After the Storm

Weather forecasting is a complex undertaking, especially in India. Now, meteorologists are turning to Artificial Intelligence to find solutions. It could help save millions of lives.

After the Storm, by Prthvir Solanki, Illustration by Akshaya Zachariah for FiftyTwo.in. Part of a series of stories called Paradigm Shift in collaboration with MIcrosoft India.

Paradigm / Shift: Stories of innovation, shaped by intelligence.

Listen to an audio version of this story, narrated by Harsha Bhogle.

Editor’s note: This story is a textual version of the podcast’s script. It has been edited and condensed for clarity. This story and the podcast are brought to you in partnership with Microsoft India.

On 29 October 1999, a “Super Cyclone” called Paradip devastated parts of Odisha and the east coast of India. At wind speeds of almost 250 kms per hour, it ravaged through the land, clearing out everything in its path. Fields were left barren, trees uprooted like mere matchsticks, entire towns devastated. More than 10,000 people lost their lives.

Fast forward to two decades later. In 2020, bang in the middle of the Covid-19 pandemic, another cyclone—known as Amphan—speeds through the Bay of Bengal. It crashes into the land like Paradip did in 1999. Like before, many homes are destroyed and structures uprooted. But one thing is different: this time’s death toll is 98. That’s a 100 times lower than 1999’s casualties.

What made this difference possible? Simply put: better, timely and more accurate weather prediction.

Does this mean meteorologists have gotten better at weather forecasting? Not necessarily. Weather prediction has always been an unforgiving and difficult task. It’s one that Dr. Shafiqul Islam, a professor of Civil and Environmental Engineering and Water Diplomacy at Tufts University, and his team have been studying for years.

“I can predict exactly where the sun will be on the fourth of April at 11am,” Islam says. If you’re wondering how he’s able to do this, it’s because Professor Islam and team have developed certain basic mathematical methods to know how the planets are moving.

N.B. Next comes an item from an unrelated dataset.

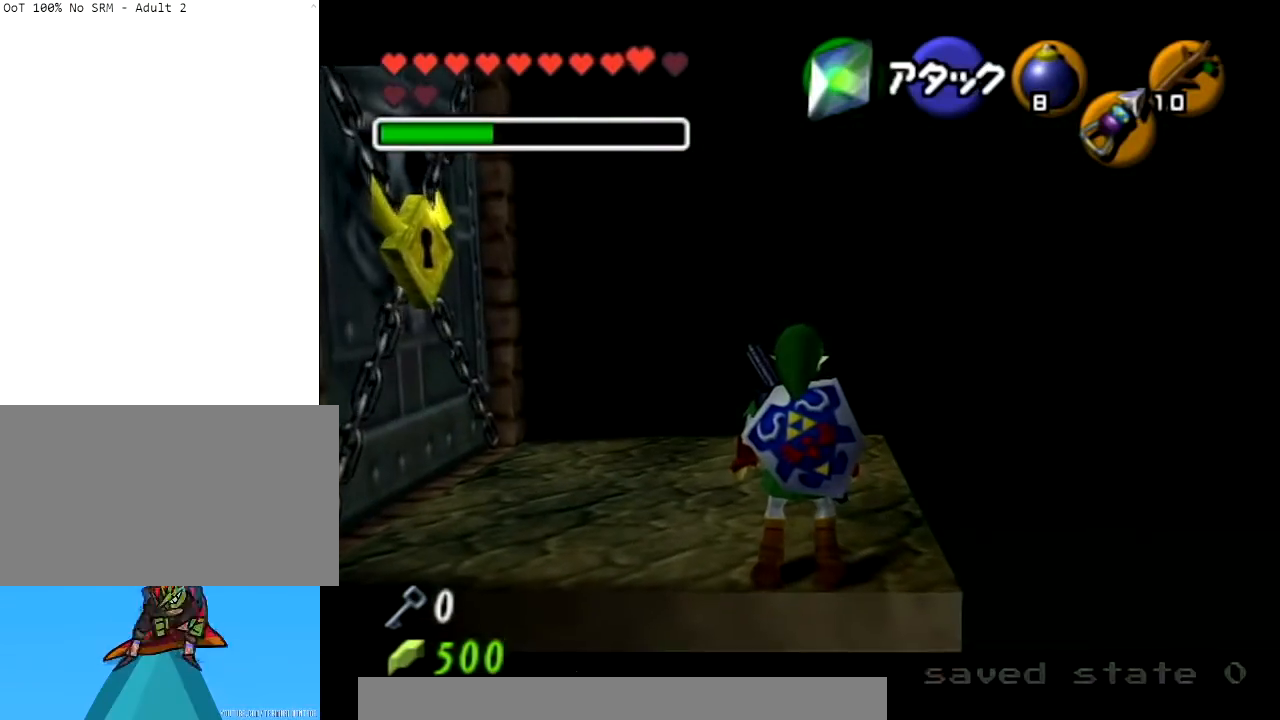
{"buttons": ["L1"], "left_stick": "down", "right_stick": "center", "events": [[300, "L1", "down"], [467, "left_stick", "down"]]}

“That gives us a very strong certainty that things are extremely predictable,” he says. “I can tell you where the sun will be a hundred years from now, I don’t have to relearn astrology. But the India Meteorological Department, or even the National Institute in Boston, cannot tell me if it will rain on Friday.”

In simple words, Professor Islam is trying to explain why weather prediction is incredibly complex. There are some things you can predict reliably and many other things that you just can’t.

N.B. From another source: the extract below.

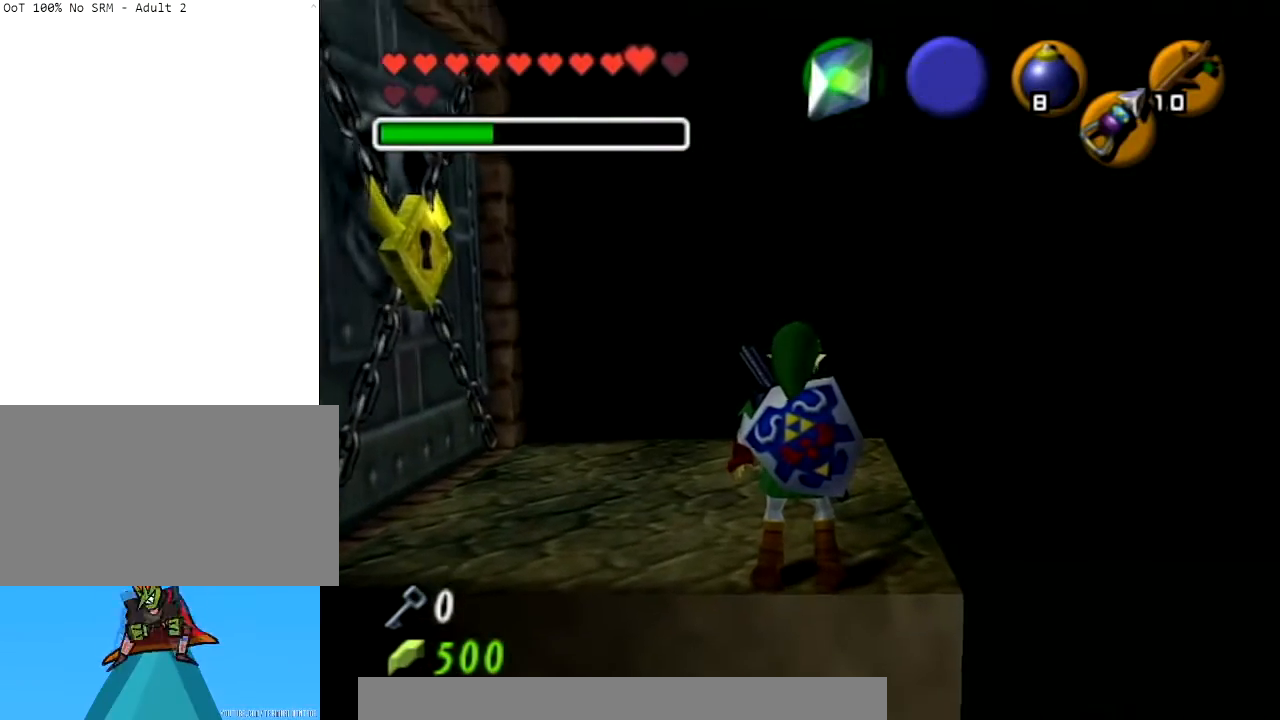
{"buttons": [], "left_stick": "up", "right_stick": "center", "events": [[200, "L1", "up"], [234, "left_stick", "center"], [467, "left_stick", "up"]]}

“The difference is that although these are based on fundamental mathematics and physics, the physics is different,” he goes on. “The physics for celestial bodies is predictable, it’s more or less linear. But the physics for weather is extremely non-linear. It depends on the initial conditions, it depends on the boundary conditions. As a result of a small error that you make in the initial condition, it will blow up in a few days.”

In fact, weather forecasting is as good as the initial data we receive. Once we get some variables—say temperature, pressure, or humidity—we make a prediction. Now, the interesting part is that over many decades, weather stations around the world have managed to improve the volume of data that they are able to gather.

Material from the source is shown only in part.